Philosophers need to take more seriously the ways in which who we are is intimately connected with how we look. We already do in many contexts, as for example when we consider what our attire will say to potential employers. But this is usually a negative consideration; that is, we are typically worried that our dress will suggest something about ourselves that we do not intend. This also seems to be what is going on when we claim to be “self-conscious” about our appearance; namely, that the self we see is not really our self. In such cases, the clothes just don’t fit.
We have been asking some of the right questions in this regard, but in the wrong contexts and for the wrong reasons.

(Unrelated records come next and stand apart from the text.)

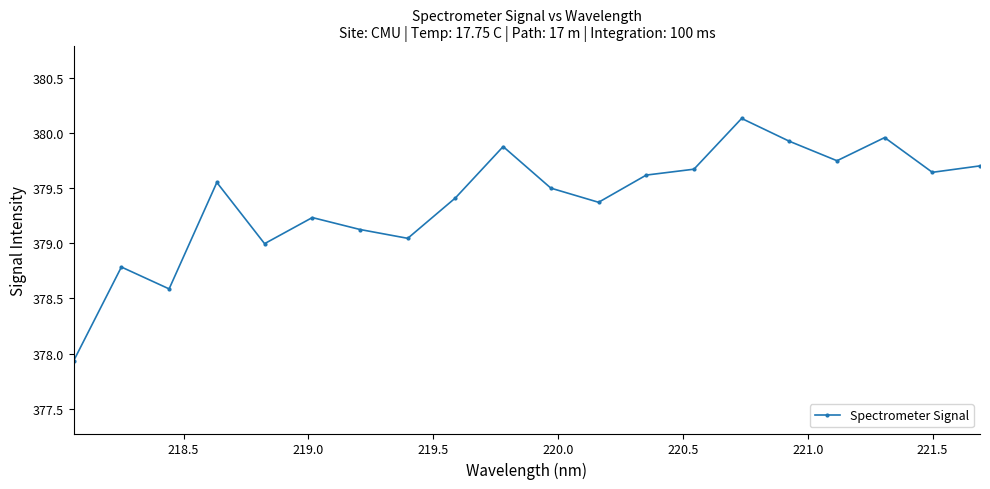

What is the greatest value displayed?

380.1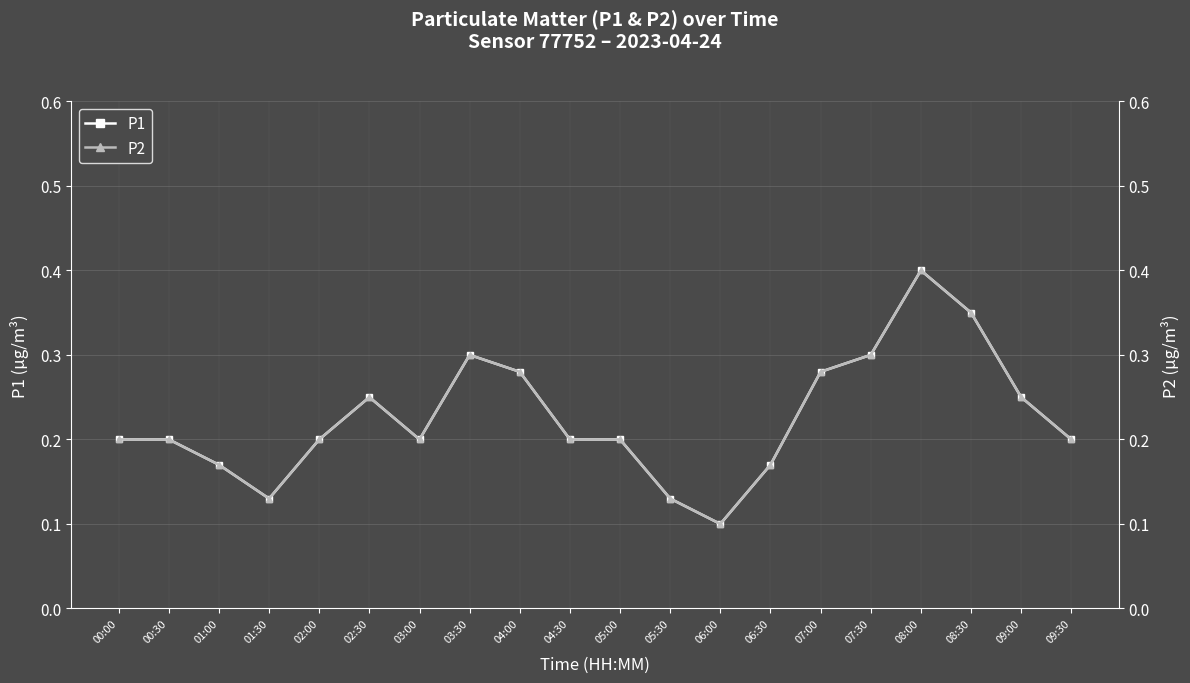

True or false: P1 and P2 cross at least once.

False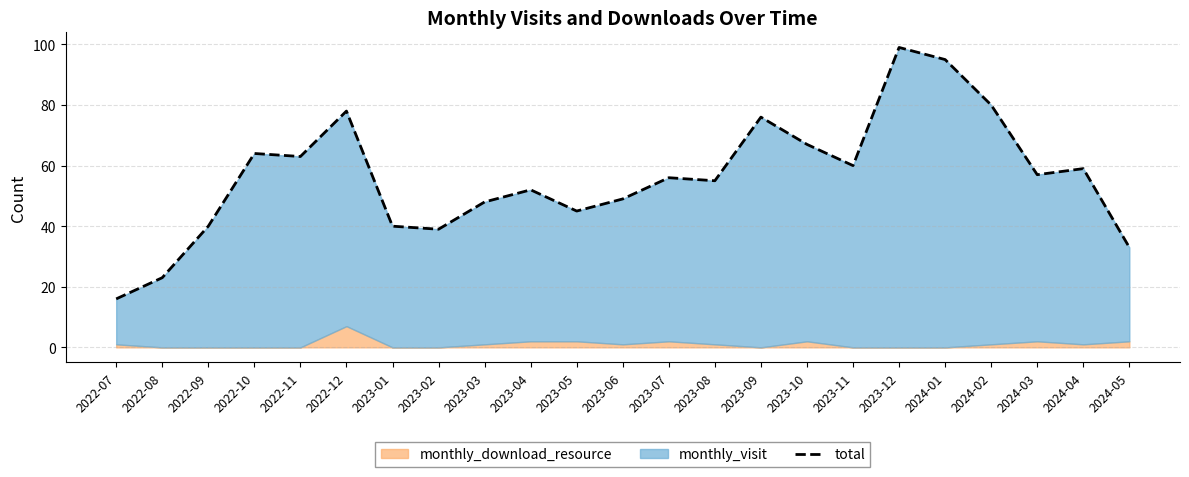

Count the number of categories in the chart.

23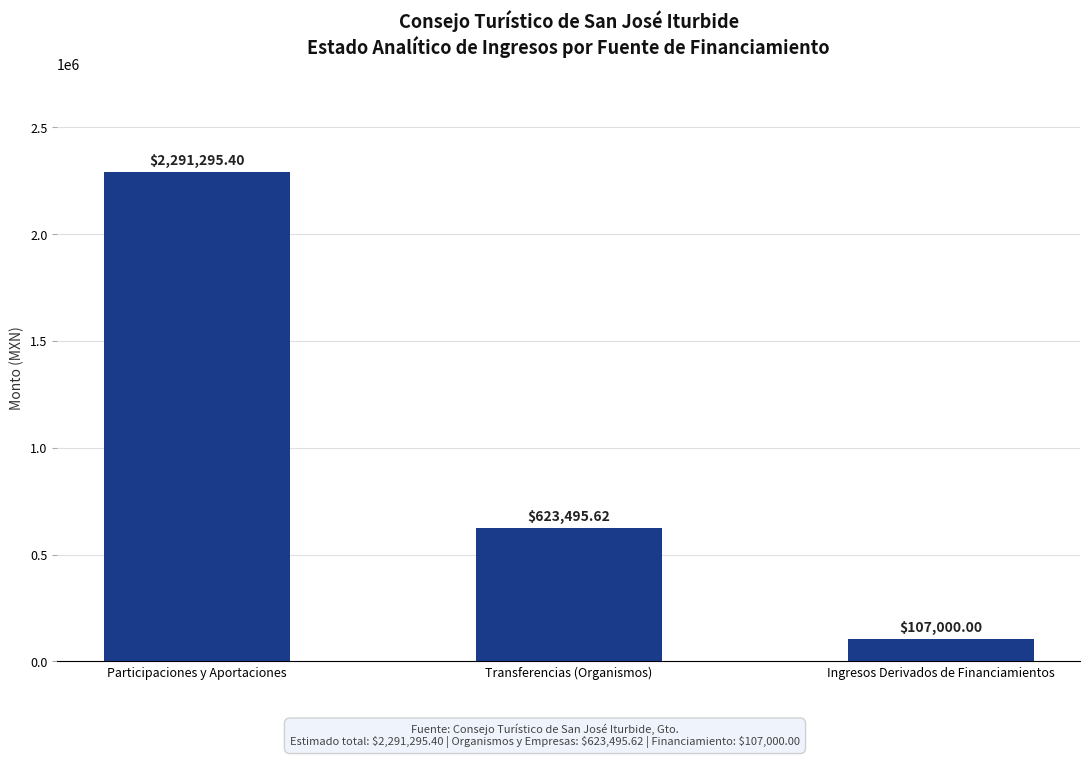

How many bars are there in total?

3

We have all frustratingly asked, “How do I look?” but have not desired or usually received an answer that appreciates the possible complexities of the question. Of course, we will need to learn to understand the heavy implications of the question before being able to cope with the answers. Thoreau is right to call such moments “crises” in our lives. Nevertheless, a positive consideration of the suitability of our fashion to our character could be philosophically instructive. It might also open up a space wherein we can think of external beauty as a (different) kind of fitness, instead of mere superficiality or an emanation of inner radiance. What might happen if we resisted our next haircut, or the purchase of a new scarf, until we were confident they suited the demands of our character?
Works Cited
Banks, Tyra, with Vanessa Thomas Bush. Tyra’s Beauty: Inside and Out. New York: Harper Perennial, 1998.
Hanson, Karen. “Dressing Down Dressing Up: The Philosophic Fear of Fashion,” in Aesthetics in Feminist Perspective, eds. Hilde Hein and Carolyn Korsmeyer, 229-241. Bloomington: Indiana University Press, 1993.
Loren, Sophia. Women and Beauty. New York: W. Morrow, 1984.
Plato. Symposium. Trans. Benjamin Jowett. Indianapolis: Bobbs-Merrill Co., 1980.
Sen, Joseph. “Personal Beauty in the Thought of Plotinus,” in Neoplatonism and Western Aesthetics, ed. Aphrodite Alexandrakis and Nicholas J. Moutafakis, Albany: SUNY Press, 2001.